- Interactive map of the Shilaidaha Kachharibari area

General information
- Architectural style: Indo-European Architecture
- Location: Shilaidaha, Kumarkhali Upazila, Kushtia District, Bangladesh
- Coordinates: 23°55′21″N 89°13′29″E﻿ / ﻿23.9226°N 89.2247°E
- Opened: 1892; 134 years ago
- Renovated: May 2023; 3 years ago
- Owner: Department of Archaeology

Technical details
- Floor count: 2

Other information
- Number of rooms: 7

= Shilaidaha Kachharibari =

Shilaidaha Kachharibari (শিলাইদহ কাছারি বাড়ি) is place where the Tagore family's zamindari activities were conducted. This Kachharibari was built in 1892. This kachari house is also known as Rabindra Kachharibari (রবীন্দ্র কাছারি বাড়ি).

== History ==
The two-storied Kachharibari was built in 1892 on 9.918 acre of land. The management of land rent was conducted from this Kachharibari. The Tagore family used Shilaidaha Rabindra Kuthibari for living, but Rabindranath Tagore managed the zamindari sitting in the Kuthibari. He did not go to Kachharibari without special reason.

Before Rabindranath Tagore's zamindari acquisition, there was a separate seating arrangement for Hindus and Muslims in the assembly of the people of the Kachharibari. Rabindranath Tagore abolished this practice. Apart from collecting the zamindari rent, fairs were held in the grounds of this building.
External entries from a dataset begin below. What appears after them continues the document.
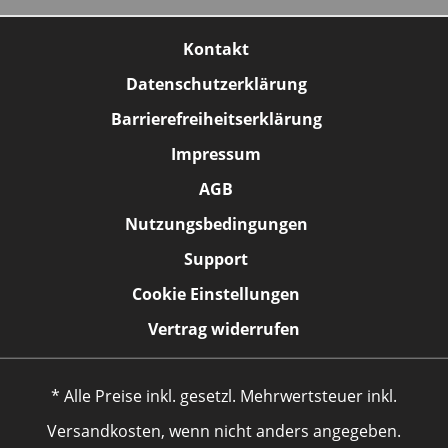
Kontakt
Datenschutzerklärung
Barrierefreiheitserklärung
Impressum
AGB
Nutzungsbedingungen
Support
Cookie Einstellungen
Vertrag widerrufen
* Alle Preise inkl. gesetzl. Mehrwertsteuer inkl.
Versandkosten, wenn nicht anders angegeben.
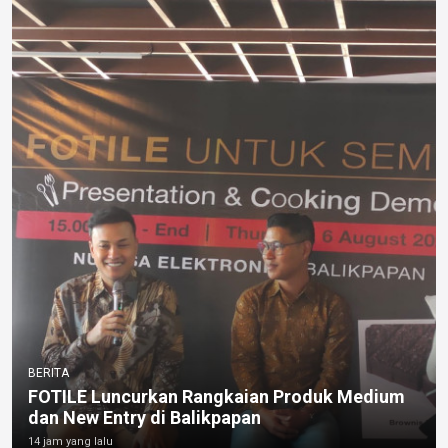
BERITA
FOTILE Luncurkan Rangkaian Produk Medium
dan New Entry di Balikpapan
14 jam yang lalu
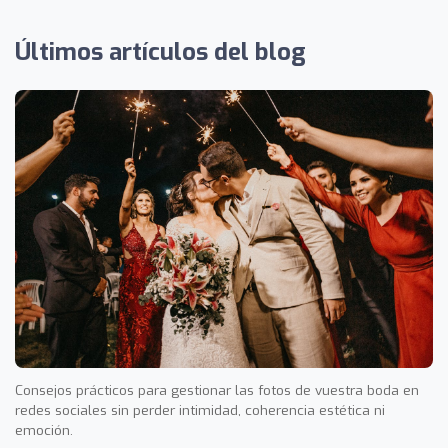
Últimos artículos del blog
Consejos prácticos para gestionar las fotos de vuestra boda en
redes sociales sin perder intimidad, coherencia estética ni
emoción.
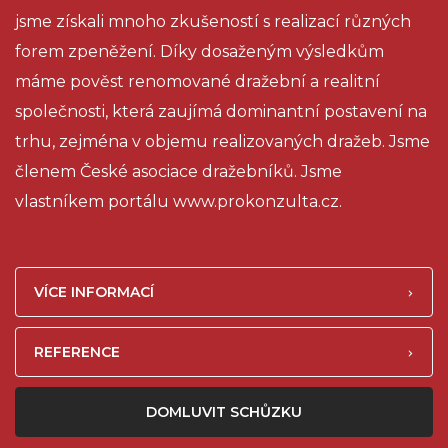
jsme získali mnoho zkušeností s realizací různých
forem zpeněžení. Díky dosaženým výsledkům
máme pověst renomované dražební a realitní
společnosti, která zaujímá dominantní postavení na
trhu, zejména v objemu realizovaných dražeb. Jsme
členem České asociace dražebníků. Jsme
vlastníkem portálu www.prokonzulta.cz.
VÍCE INFORMACÍ
REFERENCE
DOMLUVIT SCHŮZKU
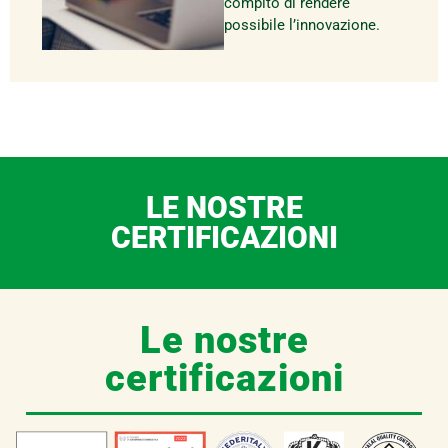
compito di rendere
possibile l’innovazione.
LE NOSTRE
CERTIFICAZIONI
Le nostre
certificazioni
Rabindranath Tagore used to visit this fair.

The building was under Kushtia District Administration. In 2020, the Kushtia District Administration handed over the building to the Department of Archaeology . The building was the land office of Shilaidah Union for several days. The building is currently abandoned due to its vulnerability. From May 2023, the Department of Archeology started the renovation of the building.

== Structure ==
The Kachari house has a pond and staff quarters. There is a pond on the east side, the horse stables were on the west bank of this pond. Some ruins of the stables are still visible. An iron gate was built at the entrance for security purposes but this too is no more.

The two storied building has 4 rooms on the ground floor and 3 rooms on the upper floor. Its architectural design is Indo-European but very simple. The building is 19.47 meters long and 9 meters wide in east–west direction.